§ **WHAT TO WORK ON**
Nothing but the lines from the start of the data through the line with "Lettre d'informations" should appear in the answer, each retyped exactly, and pictures should not.

Collected data:
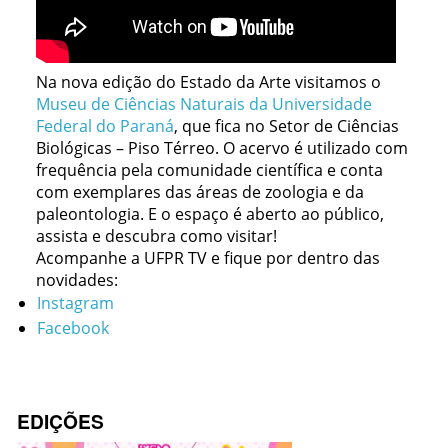
Na nova edição do Estado da Arte visitamos o
Museu de Ciências Naturais da Universidade
Federal do Paraná
, que fica no Setor de Ciências
Biológicas – Piso Térreo. O acervo é utilizado com
frequência pela comunidade científica e conta
com exemplares das áreas de zoologia e da
paleontologia. E o espaço é aberto ao público,
assista e descubra como visitar!
Acompanhe a UFPR TV e fique por dentro das
novidades:
Instagram
Facebook
EDIÇÕES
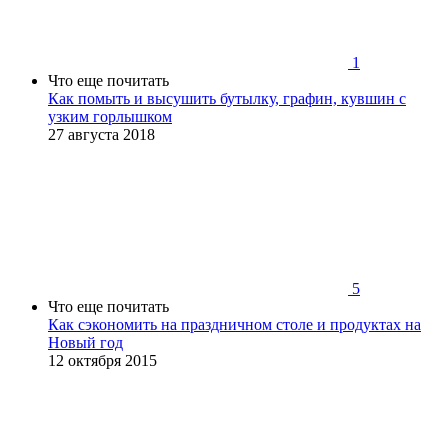
1
Что еще почитать
Как помыть и высушить бутылку, графин, кувшин с
узким горлышком
27 августа 2018
5
Что еще почитать
Как сэкономить на праздничном столе и продуктах на
Новый год
12 октября 2015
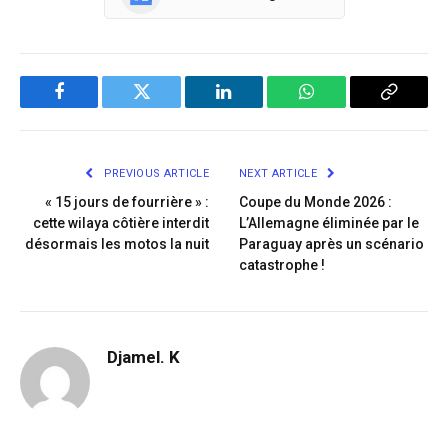
Facebook
Twitter
LinkedIn
WhatsApp
Copy
Link
PREVIOUS ARTICLE
NEXT ARTICLE
« 15 jours de fourrière » :
Coupe du Monde 2026 :
cette wilaya côtière interdit
L’Allemagne éliminée par le
désormais les motos la nuit
Paraguay après un scénario
catastrophe !
Djamel. K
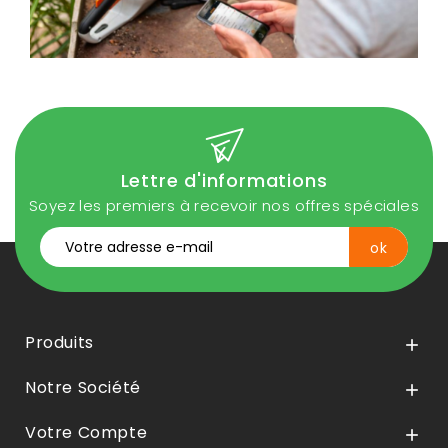
Lettre d'informations
Soyez les premiers à recevoir nos offres spéciales
Produits

Notre Société

Votre Compte


§ **WRITTEN RESPONSE**
Na nova edição do Estado da Arte visitamos o
Museu de Ciências Naturais da Universidade
Federal do Paraná
, que fica no Setor de Ciências
Biológicas – Piso Térreo. O acervo é utilizado com
frequência pela comunidade científica e conta
com exemplares das áreas de zoologia e da
paleontologia. E o espaço é aberto ao público,
assista e descubra como visitar!
Acompanhe a UFPR TV e fique por dentro das
novidades:
Instagram
Facebook
EDIÇÕES
1
Что еще почитать
Как помыть и высушить бутылку, графин, кувшин с
узким горлышком
27 августа 2018
5
Что еще почитать
Как сэкономить на праздничном столе и продуктах на
Новый год
12 октября 2015
Facebook
Twitter
LinkedIn
WhatsApp
Copy
Link
PREVIOUS ARTICLE
NEXT ARTICLE
« 15 jours de fourrière » :
Coupe du Monde 2026 :
cette wilaya côtière interdit
L’Allemagne éliminée par le
désormais les motos la nuit
Paraguay après un scénario
catastrophe !
Djamel. K
Lettre d'informations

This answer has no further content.